#### [Written task A]
Retype the forum post, beginning at the words "And here is" and stopping after "on the offensive.".
#### [Written task B]
In the forum post, which city do the Russian invaders proclaim an independent Republic?

++++ Document text ++++

And the president is proposing to limit his powers

https://www.aljazeera.com/news/2022/...mit-his-powers
 
Old 04-02-2022, 09:22 AM
 
Location: Los Angeles
7,826 posts, read 2,724,203 times
Reputation: 3387
Quote:
Originally Posted by davidt1 View Post
This guy is my favorite Ukraine war reporter. He reports stuff a few days before major news outlets report them. This video is a few days old. In the video he reported that Russian invaders proclaim the city of Kherson an independent Republic. Do Crimea and the Donbas regions bring a bell? Yep, that's how Russian invaders put up fake referendums and elections in regions they control.

How do they do it? They can do it a number of ways. Replace the population with Russians. Threaten the locals at gun points or by withholding food and water. Threatening to harm their family also do the tricks.


https://www.youtube.com/watch?v=Ppea...st=WL&index=29
Great video...and here are some positive developments in the works

U.S. will work with allies to transfer Soviet-made tanks to Ukraine -NY Times

https://www.reuters.com/world/europe...es-2022-04-02/

And here is an excellent analysis on what this actually means. I never thought I'd be sourcing Dailykos for military analysis but let's face it we are living in a crazy world right now.....these guys are doing a really good job on this particular subject. This is a great analysis on the the weapons needed for Ukraine to go on the offensive.

https://www.dailykos.com/stories/202...t-some-options

Quote:
Obviously, tanks don’t do long-range artillery strikes. This is what happens when a journalist (and editor) who doesn’t understand the topic ends up writing about it. But what it does mean is that the US will help transfer old Soviet-made military equipment being phased out of Eastern European NATO countries, including tanks, artillery, and likely other gear as well.

++++ Given data ++++

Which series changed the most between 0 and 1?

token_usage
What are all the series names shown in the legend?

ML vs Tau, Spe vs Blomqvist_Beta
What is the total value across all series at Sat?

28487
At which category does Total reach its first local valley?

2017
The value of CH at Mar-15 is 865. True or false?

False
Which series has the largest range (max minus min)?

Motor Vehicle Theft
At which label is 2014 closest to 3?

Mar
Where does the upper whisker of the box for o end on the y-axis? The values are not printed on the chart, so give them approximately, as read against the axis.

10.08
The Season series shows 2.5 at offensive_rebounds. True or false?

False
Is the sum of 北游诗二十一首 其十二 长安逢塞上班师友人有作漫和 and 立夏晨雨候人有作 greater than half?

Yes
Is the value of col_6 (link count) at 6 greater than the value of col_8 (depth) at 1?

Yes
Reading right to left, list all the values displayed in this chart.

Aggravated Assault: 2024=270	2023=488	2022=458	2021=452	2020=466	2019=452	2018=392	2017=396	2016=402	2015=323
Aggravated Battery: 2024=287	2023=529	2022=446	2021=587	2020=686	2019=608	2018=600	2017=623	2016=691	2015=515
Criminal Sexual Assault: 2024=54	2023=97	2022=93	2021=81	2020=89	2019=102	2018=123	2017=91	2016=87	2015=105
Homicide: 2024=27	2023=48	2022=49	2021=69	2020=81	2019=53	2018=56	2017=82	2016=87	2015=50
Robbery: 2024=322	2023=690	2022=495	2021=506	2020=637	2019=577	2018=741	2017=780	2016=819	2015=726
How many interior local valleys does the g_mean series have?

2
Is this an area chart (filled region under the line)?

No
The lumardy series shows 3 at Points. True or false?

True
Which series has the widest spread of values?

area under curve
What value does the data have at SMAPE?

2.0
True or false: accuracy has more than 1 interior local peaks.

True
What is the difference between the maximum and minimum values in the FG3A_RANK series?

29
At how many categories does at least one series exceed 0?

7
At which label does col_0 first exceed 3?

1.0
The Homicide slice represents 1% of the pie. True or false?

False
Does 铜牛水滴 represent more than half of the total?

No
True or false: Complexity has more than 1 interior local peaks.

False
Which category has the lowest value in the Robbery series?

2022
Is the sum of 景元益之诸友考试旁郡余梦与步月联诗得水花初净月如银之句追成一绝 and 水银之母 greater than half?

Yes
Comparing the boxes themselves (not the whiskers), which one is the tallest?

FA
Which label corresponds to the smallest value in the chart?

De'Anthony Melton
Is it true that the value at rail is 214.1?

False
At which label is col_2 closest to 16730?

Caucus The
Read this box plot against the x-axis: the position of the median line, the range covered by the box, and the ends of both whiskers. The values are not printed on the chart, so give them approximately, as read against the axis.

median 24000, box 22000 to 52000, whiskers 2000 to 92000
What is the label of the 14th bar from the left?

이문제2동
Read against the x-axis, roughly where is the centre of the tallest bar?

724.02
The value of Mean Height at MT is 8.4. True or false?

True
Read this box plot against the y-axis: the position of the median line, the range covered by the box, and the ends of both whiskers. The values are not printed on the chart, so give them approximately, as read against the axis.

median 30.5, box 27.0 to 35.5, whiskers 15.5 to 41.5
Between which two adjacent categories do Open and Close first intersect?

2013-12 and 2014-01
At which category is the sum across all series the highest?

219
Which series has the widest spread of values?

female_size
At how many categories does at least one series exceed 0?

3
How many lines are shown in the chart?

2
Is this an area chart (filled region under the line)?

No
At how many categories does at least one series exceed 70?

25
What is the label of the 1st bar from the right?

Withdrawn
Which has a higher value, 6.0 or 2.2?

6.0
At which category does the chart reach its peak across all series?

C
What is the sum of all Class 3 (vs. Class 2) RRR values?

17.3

++++

#### [Task response A]
And here is an excellent analysis on what this actually means. I never thought I'd be sourcing Dailykos for military analysis but let's face it we are living in a crazy world right now.....these guys are doing a really good job on this particular subject. This is a great analysis on the the weapons needed for Ukraine to go on the offensive.

#### [Task response B]
Kherson